With the ceremony over, we wandered around the site chatting to the locals and perusing the myriad stalls selling food, goods and gambling opportunities.
With our construction project complete ahead of schedule, we spent a few days at a beach near Evatraha on the south eastern coast. Secluded, empty and stunning, it was the perfect place to relax and rinse off stubborn accumulations of dirt and cement.
On the second day we walked about an hour round the coast to Lokaro Bay, which has an even more beautiful beach, along with a small coral reef, and some giant lizards.
That evening marked the end of the short-term construction programme with Azafady.

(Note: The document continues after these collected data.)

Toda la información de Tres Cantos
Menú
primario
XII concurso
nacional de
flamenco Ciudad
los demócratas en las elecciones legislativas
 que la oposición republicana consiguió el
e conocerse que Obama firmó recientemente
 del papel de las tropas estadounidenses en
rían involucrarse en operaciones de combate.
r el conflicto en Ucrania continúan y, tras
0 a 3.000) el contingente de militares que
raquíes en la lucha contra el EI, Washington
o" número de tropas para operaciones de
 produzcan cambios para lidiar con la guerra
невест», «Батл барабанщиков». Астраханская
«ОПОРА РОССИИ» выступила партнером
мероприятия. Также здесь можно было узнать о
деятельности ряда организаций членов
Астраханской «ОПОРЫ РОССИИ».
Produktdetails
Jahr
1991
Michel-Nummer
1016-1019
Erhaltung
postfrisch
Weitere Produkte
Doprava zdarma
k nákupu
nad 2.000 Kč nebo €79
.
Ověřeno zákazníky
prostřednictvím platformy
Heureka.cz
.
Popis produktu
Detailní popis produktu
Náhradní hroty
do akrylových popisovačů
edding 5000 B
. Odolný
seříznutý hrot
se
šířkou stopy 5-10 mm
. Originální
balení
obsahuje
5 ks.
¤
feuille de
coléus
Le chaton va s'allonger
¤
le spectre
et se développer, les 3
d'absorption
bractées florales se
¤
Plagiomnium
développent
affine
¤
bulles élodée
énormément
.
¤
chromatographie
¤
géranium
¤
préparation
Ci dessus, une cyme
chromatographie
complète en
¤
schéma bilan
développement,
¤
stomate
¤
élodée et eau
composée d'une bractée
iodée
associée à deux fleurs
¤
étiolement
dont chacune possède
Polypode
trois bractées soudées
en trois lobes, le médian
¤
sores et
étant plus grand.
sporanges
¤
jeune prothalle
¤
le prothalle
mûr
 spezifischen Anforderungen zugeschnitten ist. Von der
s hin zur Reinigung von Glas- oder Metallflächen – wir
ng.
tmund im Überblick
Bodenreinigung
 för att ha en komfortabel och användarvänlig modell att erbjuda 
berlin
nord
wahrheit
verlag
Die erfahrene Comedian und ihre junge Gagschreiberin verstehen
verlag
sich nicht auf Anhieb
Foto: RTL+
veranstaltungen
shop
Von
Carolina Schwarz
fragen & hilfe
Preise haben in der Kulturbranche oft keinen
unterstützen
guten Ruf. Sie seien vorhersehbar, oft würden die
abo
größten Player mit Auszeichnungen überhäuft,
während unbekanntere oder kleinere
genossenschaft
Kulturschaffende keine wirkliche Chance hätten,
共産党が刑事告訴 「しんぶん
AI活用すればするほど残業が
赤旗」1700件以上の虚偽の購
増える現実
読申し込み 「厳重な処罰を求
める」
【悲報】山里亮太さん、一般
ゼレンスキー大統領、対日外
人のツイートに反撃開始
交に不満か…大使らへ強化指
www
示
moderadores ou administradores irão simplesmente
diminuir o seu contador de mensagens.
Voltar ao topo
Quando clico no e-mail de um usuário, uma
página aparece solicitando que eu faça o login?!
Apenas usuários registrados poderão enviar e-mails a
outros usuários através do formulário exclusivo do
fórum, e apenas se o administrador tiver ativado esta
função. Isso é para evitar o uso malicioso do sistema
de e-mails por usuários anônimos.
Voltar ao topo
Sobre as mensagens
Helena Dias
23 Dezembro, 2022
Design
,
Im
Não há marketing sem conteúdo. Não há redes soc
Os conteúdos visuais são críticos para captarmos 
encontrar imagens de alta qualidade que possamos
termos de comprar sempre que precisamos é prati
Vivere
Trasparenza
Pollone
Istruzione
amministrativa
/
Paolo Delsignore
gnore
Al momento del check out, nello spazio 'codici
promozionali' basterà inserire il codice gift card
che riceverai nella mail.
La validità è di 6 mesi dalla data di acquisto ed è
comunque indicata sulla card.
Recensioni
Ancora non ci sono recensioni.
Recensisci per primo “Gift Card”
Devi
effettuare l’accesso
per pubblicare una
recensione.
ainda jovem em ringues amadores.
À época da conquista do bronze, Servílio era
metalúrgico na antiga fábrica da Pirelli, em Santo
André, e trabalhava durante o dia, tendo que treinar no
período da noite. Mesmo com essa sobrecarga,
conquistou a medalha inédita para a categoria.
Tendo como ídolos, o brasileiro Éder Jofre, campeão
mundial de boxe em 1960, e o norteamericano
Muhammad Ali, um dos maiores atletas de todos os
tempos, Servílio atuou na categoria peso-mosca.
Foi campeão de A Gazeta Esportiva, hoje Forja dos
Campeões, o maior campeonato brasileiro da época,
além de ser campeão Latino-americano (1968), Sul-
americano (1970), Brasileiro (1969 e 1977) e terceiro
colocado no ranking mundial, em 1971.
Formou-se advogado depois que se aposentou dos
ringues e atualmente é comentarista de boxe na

As I and the other short term volunteers prepared to leave, the Pioneer team were looking forward to another construction project, tree planting and other adventures still to come.
On the way home, I stopped off for a few days in Antananarivo, capital of Madagascar. Brightly-coloured houses line the hillsides, whilst rice paddies encircle the city and sprout at random in its suburbs. 'Tana has a large number of cultural and historical attractions, making it well worth a look if you can.
I particularly enjoyed visiting a local zoo, Croc Farm, where we saw hundreds of crocodiles, a few species of chameleon, lizard, gecko, lemur and fossae. The fossa (fosa in Malagasy), is the largest mammalian carnivore in Madagascar, similar in appearance to a cougar.
I enjoyed every moment of my time in Madagascar, and came away with a number of fantastic memories. I'd thoroughly recommend visiting this enigmatic Eighth Continent, even more so with Azafady.